____ GIVEN RECORDS
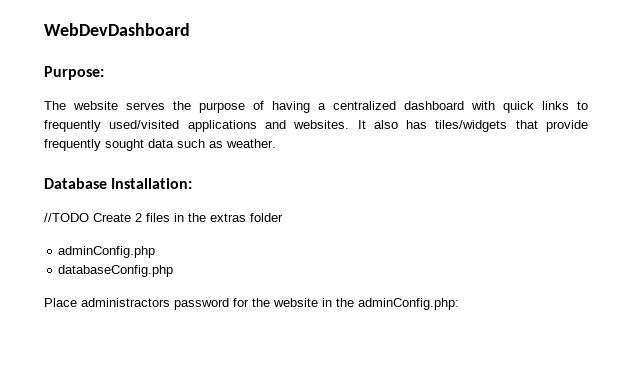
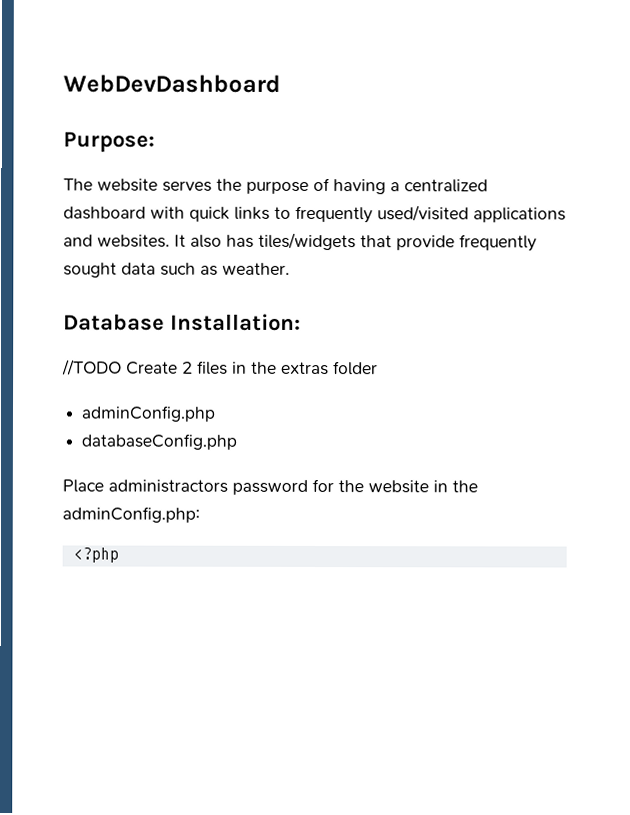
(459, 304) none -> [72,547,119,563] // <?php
________
____ GIVEN RECORDS
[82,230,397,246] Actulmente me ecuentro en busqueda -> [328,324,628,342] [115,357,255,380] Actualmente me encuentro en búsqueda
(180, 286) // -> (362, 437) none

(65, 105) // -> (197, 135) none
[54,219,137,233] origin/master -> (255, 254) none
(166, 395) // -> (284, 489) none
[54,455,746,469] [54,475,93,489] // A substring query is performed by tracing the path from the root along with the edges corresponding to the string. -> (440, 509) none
________
____ GIVEN RECORDS
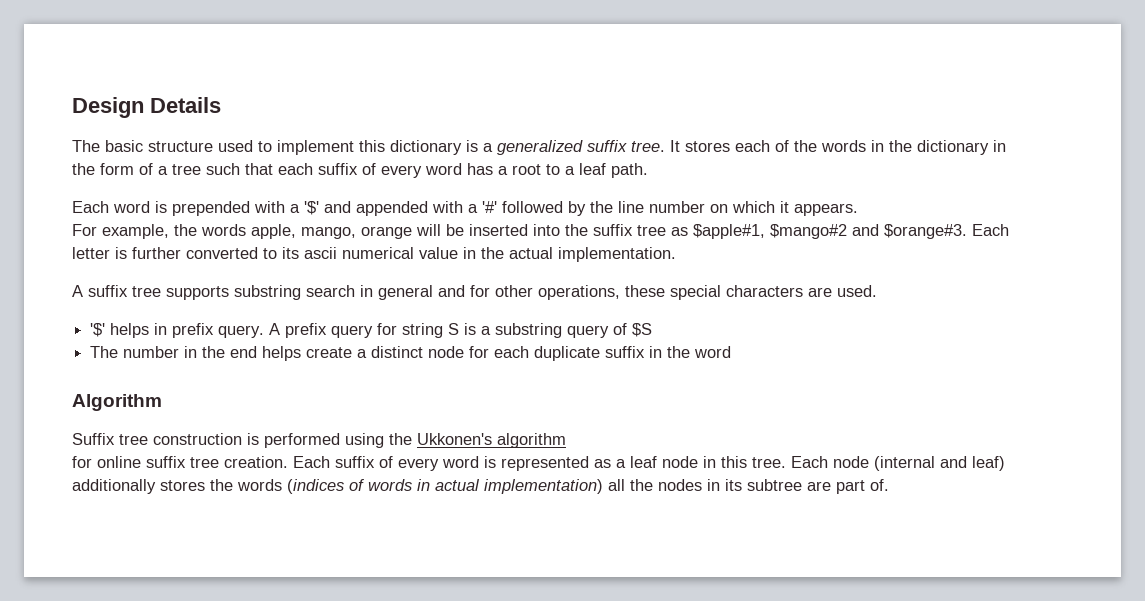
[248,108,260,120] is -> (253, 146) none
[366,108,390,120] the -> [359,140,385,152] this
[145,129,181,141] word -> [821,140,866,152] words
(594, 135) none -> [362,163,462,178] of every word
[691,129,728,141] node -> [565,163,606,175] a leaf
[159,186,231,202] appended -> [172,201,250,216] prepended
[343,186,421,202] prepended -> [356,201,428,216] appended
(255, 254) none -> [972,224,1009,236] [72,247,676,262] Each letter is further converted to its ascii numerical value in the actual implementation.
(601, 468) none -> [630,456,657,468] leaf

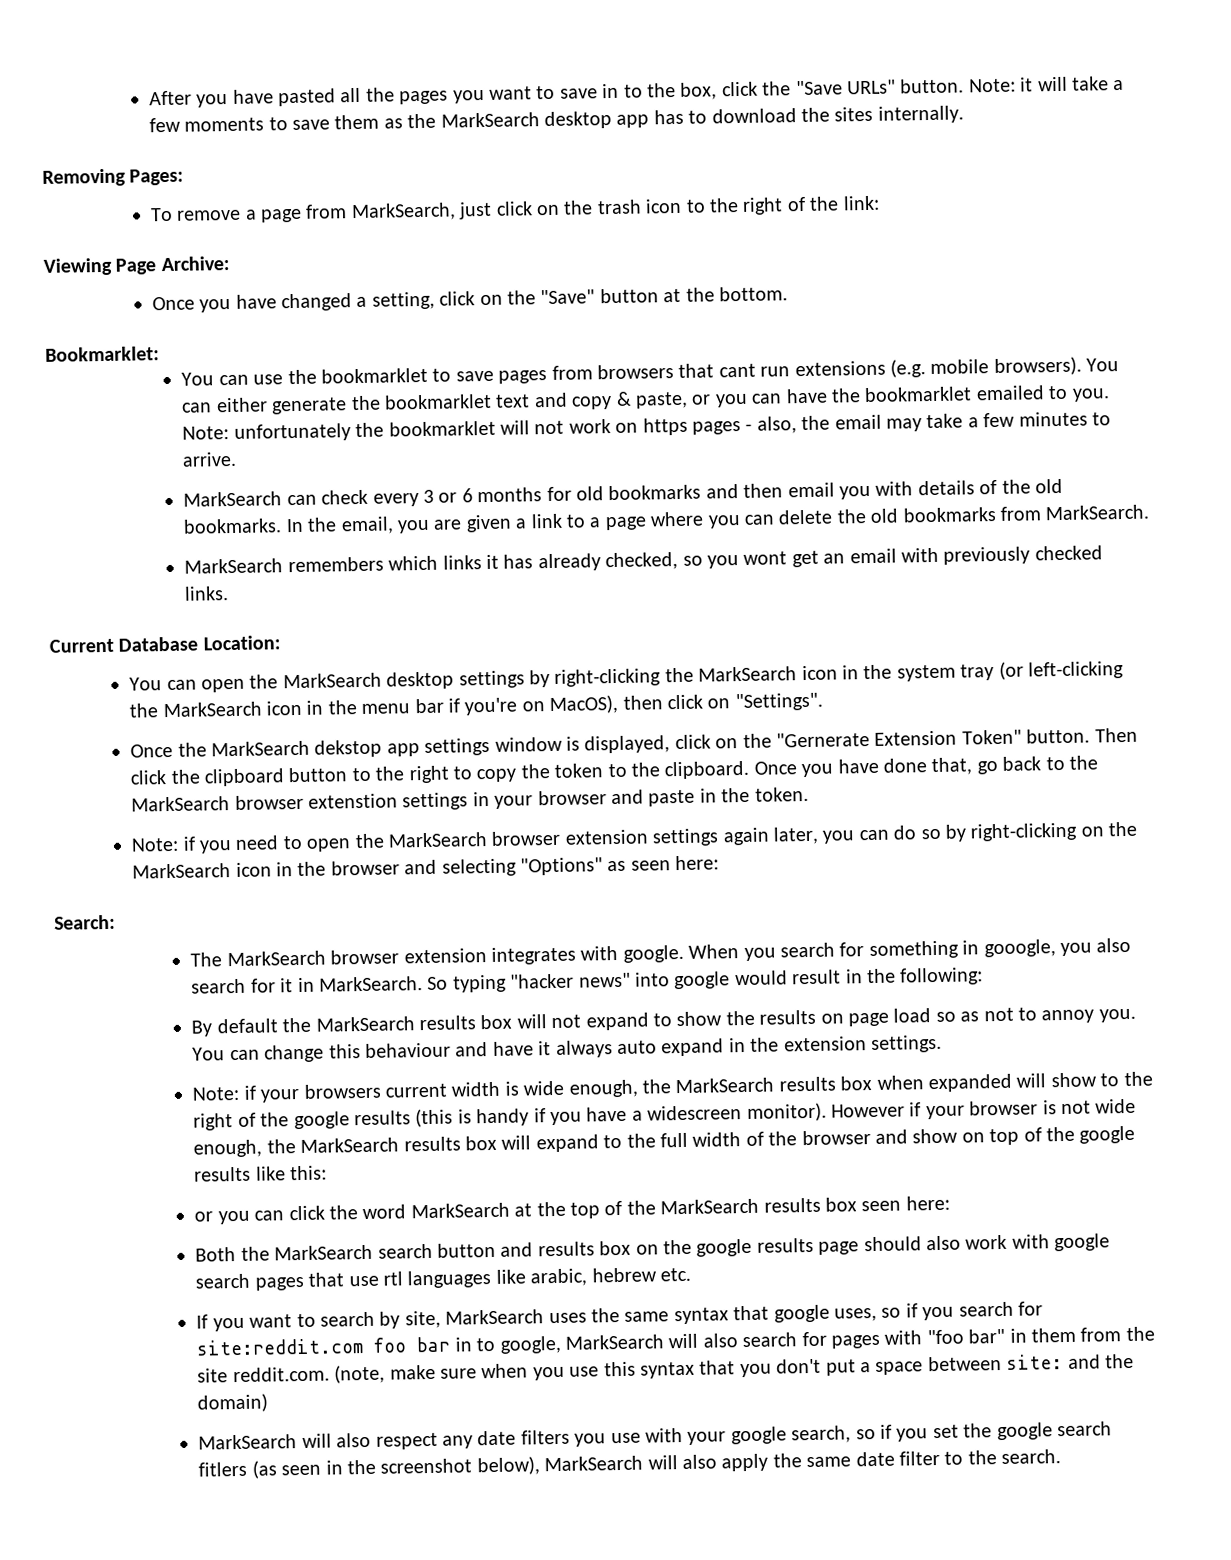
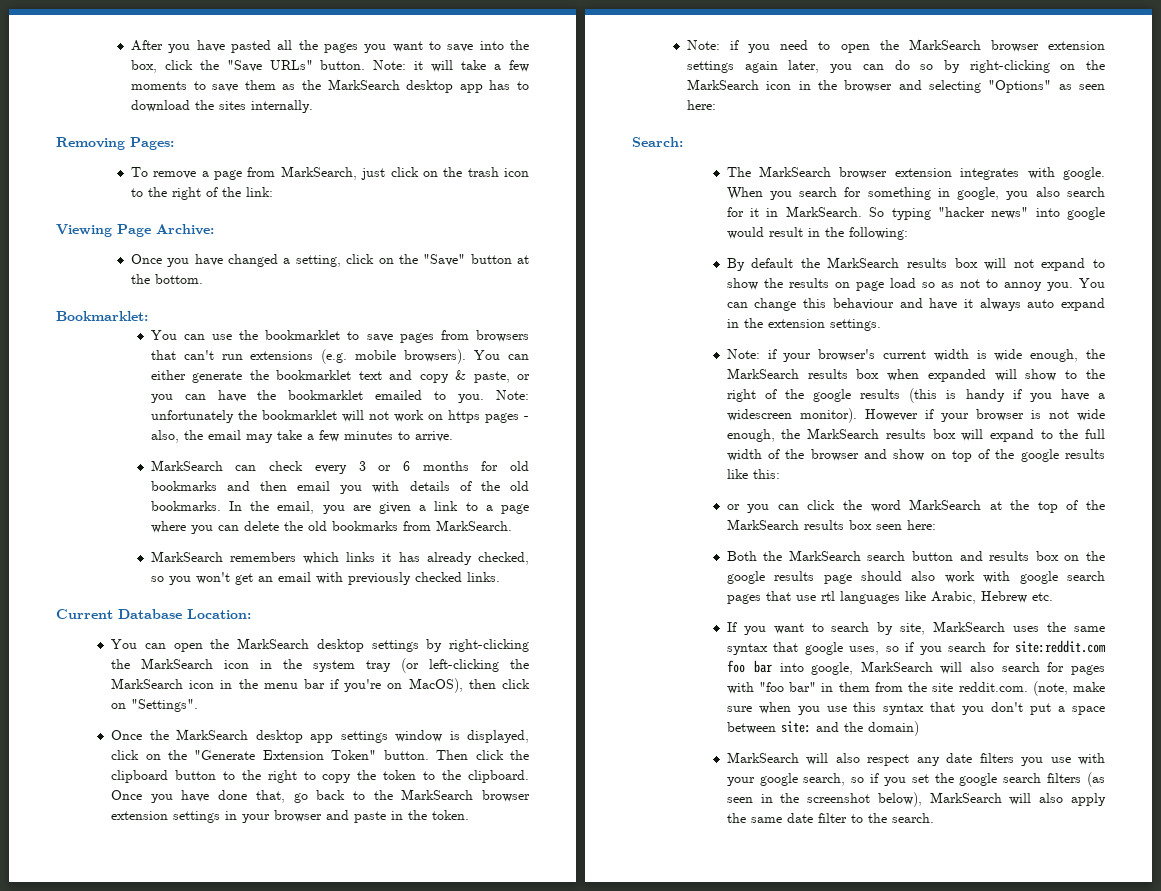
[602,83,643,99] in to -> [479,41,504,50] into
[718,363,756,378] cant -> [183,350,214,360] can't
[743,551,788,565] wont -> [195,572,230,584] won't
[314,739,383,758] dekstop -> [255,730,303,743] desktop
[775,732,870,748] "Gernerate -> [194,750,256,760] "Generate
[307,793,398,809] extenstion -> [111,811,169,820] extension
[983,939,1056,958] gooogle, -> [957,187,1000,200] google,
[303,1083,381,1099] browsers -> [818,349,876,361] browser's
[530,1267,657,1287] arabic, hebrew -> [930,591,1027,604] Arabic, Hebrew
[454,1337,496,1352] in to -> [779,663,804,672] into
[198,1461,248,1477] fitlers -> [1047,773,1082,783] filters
________
EXERCISE REQUIREMENTS: Please copy the lines above from the line with "[983,939,1056,958] gooogle, ->" up to and including the line with "[198,1461,248,1477] fitlers ->", exactly as written and with nothing else.

EXERCISE RESULT:
[983,939,1056,958] gooogle, -> [957,187,1000,200] google,
[303,1083,381,1099] browsers -> [818,349,876,361] browser's
[530,1267,657,1287] arabic, hebrew -> [930,591,1027,604] Arabic, Hebrew
[454,1337,496,1352] in to -> [779,663,804,672] into
[198,1461,248,1477] fitlers -> [1047,773,1082,783] filters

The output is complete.